**Instructions for the task**.
Extract the records from their start through the line containing "驶向最左侧的空余通道。车辆未作任何停留", both ends included, and leave out the pictures.

**Given records**.
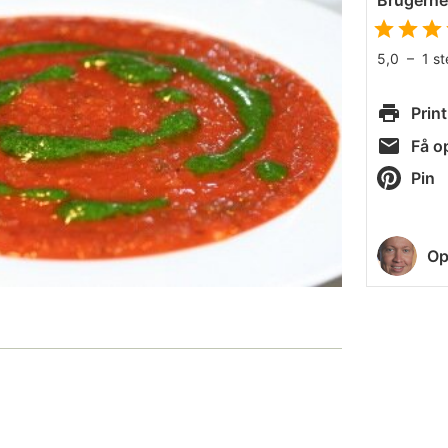
Brugern
5,0
–
1
s
Print
Få op
Pin
Op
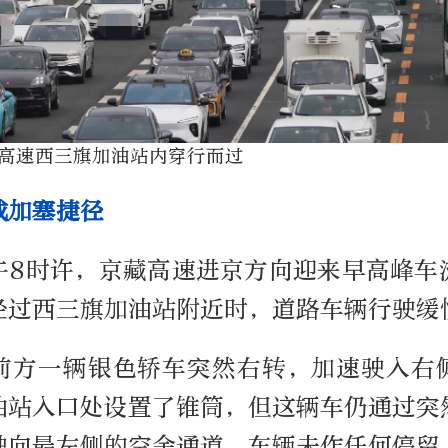
高速西三旗加油站内穿行而过
成加塞捷径
午
8
时许，京藏高速进京方向迎来早高峰车
经过西三旗加油站附近时，道路车辆行驶缓
前方一辆银色轿车突然右转，加速驶入右
油站入口处设置了锥筒，但这辆车仍通过突
驶向最左侧的空余通道。车辆未作任何停留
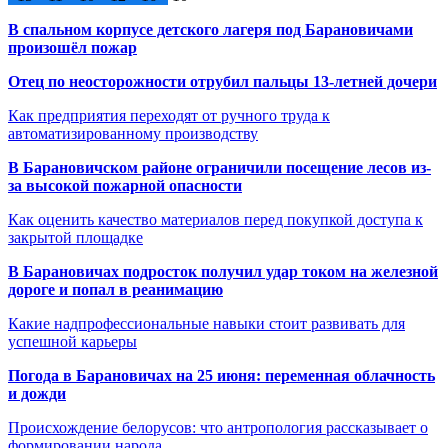
В спальном корпусе детского лагеря под Барановичами
произошёл пожар
Отец по неосторожности отрубил пальцы 13-летней дочери
Как предприятия переходят от ручного труда к
автоматизированному производству
В Барановичском районе ограничили посещение лесов из-
за высокой пожарной опасности
Как оценить качество материалов перед покупкой доступа к
закрытой площадке
В Барановичах подросток получил удар током на железной
дороге и попал в реанимацию
Какие надпрофессиональные навыки стоит развивать для
успешной карьеры
Погода в Барановичах на 25 июня: переменная облачность
и дожди
Происхождение белорусов: что антропология рассказывает о
формировании народа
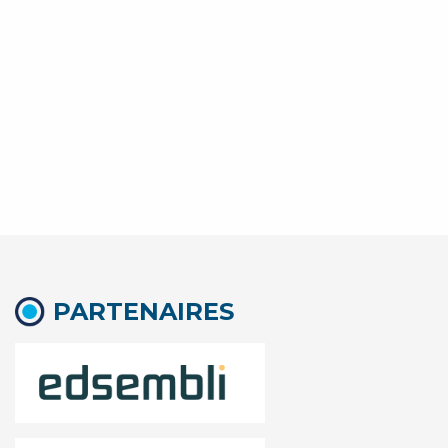
PARTENAIRES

**Solution to this exercise**.
Brugern
5,0
–
1
s
Print
Få op
Pin
Op
高速西三旗加油站内穿行而过
成加塞捷径
午
8
时许，京藏高速进京方向迎来早高峰车
经过西三旗加油站附近时，道路车辆行驶缓
前方一辆银色轿车突然右转，加速驶入右
油站入口处设置了锥筒，但这辆车仍通过突
驶向最左侧的空余通道。车辆未作任何停留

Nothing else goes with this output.